The Commonwealth bloc is a voluntary association
of more than 50 countries, many of them former
territories of the British empire.
No further details were given but a foreign
ministry official, speaking on condition of
anonymity, told AFP that the decision came after
the government rejected a proposal by the
Commonwealth last year to create commissions in
Banjul to protect human rights, media rights and fight against corruption.
The proposal followed an April 2012 visit to the
Gambia by Commonwealth Secretary General Kamalesh
Sharma, during which he met with President Yahya
Jammeh and other top government officials.
Jammeh, who is regularly accused of rights
abuses, has ruled mainland Africas smallest
country with an aura of mysticism and an iron fist since seizing power in 1994.
Earlier this year, the Gambia was singled out for
its poor rights record in Britains annual Human
Rights and Democracy report, which cited cases of
unlawful detentions, illegal closures of
newspapers and radio stations and discrimination against minority groups.

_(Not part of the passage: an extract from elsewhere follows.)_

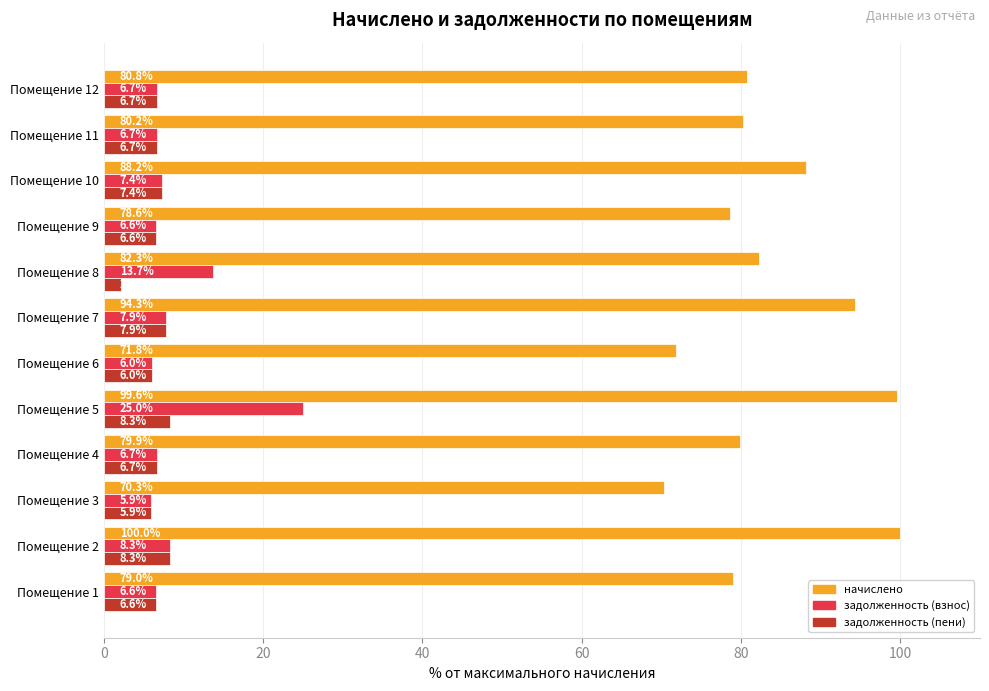

At how many categories does at least one series exceed 43?

12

A spokesman at the British Foreign and
Commonwealth Office said early Thursday: We
would very much regret Gambia, or any other
country, deciding to leave the Commonwealth.

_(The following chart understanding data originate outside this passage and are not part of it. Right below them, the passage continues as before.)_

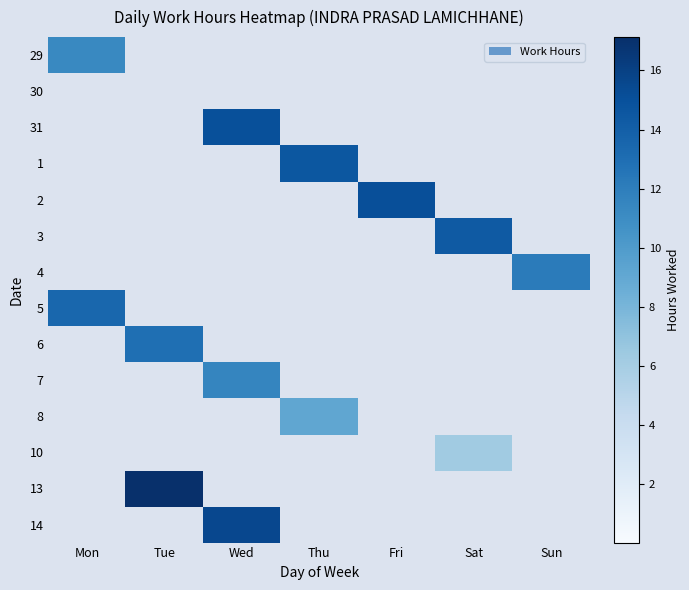

Reading left to right, list all the values displayed in this chart.

29: Mon=11.3	Tue=0.0	Wed=0.0	Thu=0.0	Fri=0.0	Sat=0.0	Sun=0.0
30: Mon=0.0	Tue=0.0	Wed=0.0	Thu=0.0	Fri=0.0	Sat=0.0	Sun=0.0
31: Mon=0.0	Tue=0.0	Wed=15.0	Thu=0.0	Fri=0.0	Sat=0.0	Sun=0.0
1: Mon=0.0	Tue=0.0	Wed=0.0	Thu=14.6	Fri=0.0	Sat=0.0	Sun=0.0
2: Mon=0.0	Tue=0.0	Wed=0.0	Thu=0.0	Fri=15.1	Sat=0.0	Sun=0.0
3: Mon=0.0	Tue=0.0	Wed=0.0	Thu=0.0	Fri=0.0	Sat=14.3	Sun=0.0
4: Mon=0.0	Tue=0.0	Wed=0.0	Thu=0.0	Fri=0.0	Sat=0.0	Sun=12.2
5: Mon=13.5	Tue=0.0	Wed=0.0	Thu=0.0	Fri=0.0	Sat=0.0	Sun=0.0
6: Mon=0.0	Tue=12.9	Wed=0.0	Thu=0.0	Fri=0.0	Sat=0.0	Sun=0.0
7: Mon=0.0	Tue=0.0	Wed=11.5	Thu=0.0	Fri=0.0	Sat=0.0	Sun=0.0
8: Mon=0.0	Tue=0.0	Wed=0.0	Thu=9.1	Fri=0.0	Sat=0.0	Sun=0.0
10: Mon=0.0	Tue=0.0	Wed=0.0	Thu=0.0	Fri=0.0	Sat=6.2	Sun=0.0
13: Mon=0.0	Tue=17.1	Wed=0.0	Thu=0.0	Fri=0.0	Sat=0.0	Sun=0.0
14: Mon=0.0	Tue=0.0	Wed=15.6	Thu=0.0	Fri=0.0	Sat=0.0	Sun=0.0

He noted however that decisions on Commonwealth
membership are a matter for each member government.
The Gambia is a tiny sliver of land wedged into
Senegal. It suffers from widespread poverty but
its miles of palm-fringed beaches are a favourite
among sun-seeking European tourists
The west African anglophone nation, the smallest
on the mainland, has long been dogged by rights
concerns under Jammehs administration.
Jammeh, who seized power in a 1994 coup, brooks
no criticism. He has been re-elected to power three times.
The man who claims he can cure AIDS and other
illnesses is often pilloried for rights abuses and the muzzling of journalists.
In 2010, the EU, the countrys top aid donor,
cancelled 22 million euros ($30 million) in
budget support for Banjul because of concerns over human rights and governance.
In August 2012, Jammeh came under attack from
Amnesty International and others for sending nine
prisoners to the firing squad and promising many more would go the same way.
Many top officials have found themselves charged
with treason, often related to coup plots which
observers have said are a sign of paranoia by
Jammeh, who has woven an aura of mysticism around
himself, dressing in billowing white robes and always clutching his Koran.
Last year he warned foreign diplomats that his
country would not be bribed with aid to accept homosexuality.
If you are to give us aid for men and men or for
women and women to marry, leave it. We dont need
your aid because as far as I am the president of
the Gambia, you will never see that happen in this country, he said.
In January this year Jammeh accused the European
Union of trying to destablise Gambia, after the
EU set out a 17-point checklist of demands for reforms.
They included calls for Gambia to abolish the
death penalty and to re-open newspapers and radio
stations closed down by the authorities.
The president regularly insists that he will not
bow to external pressures for reform.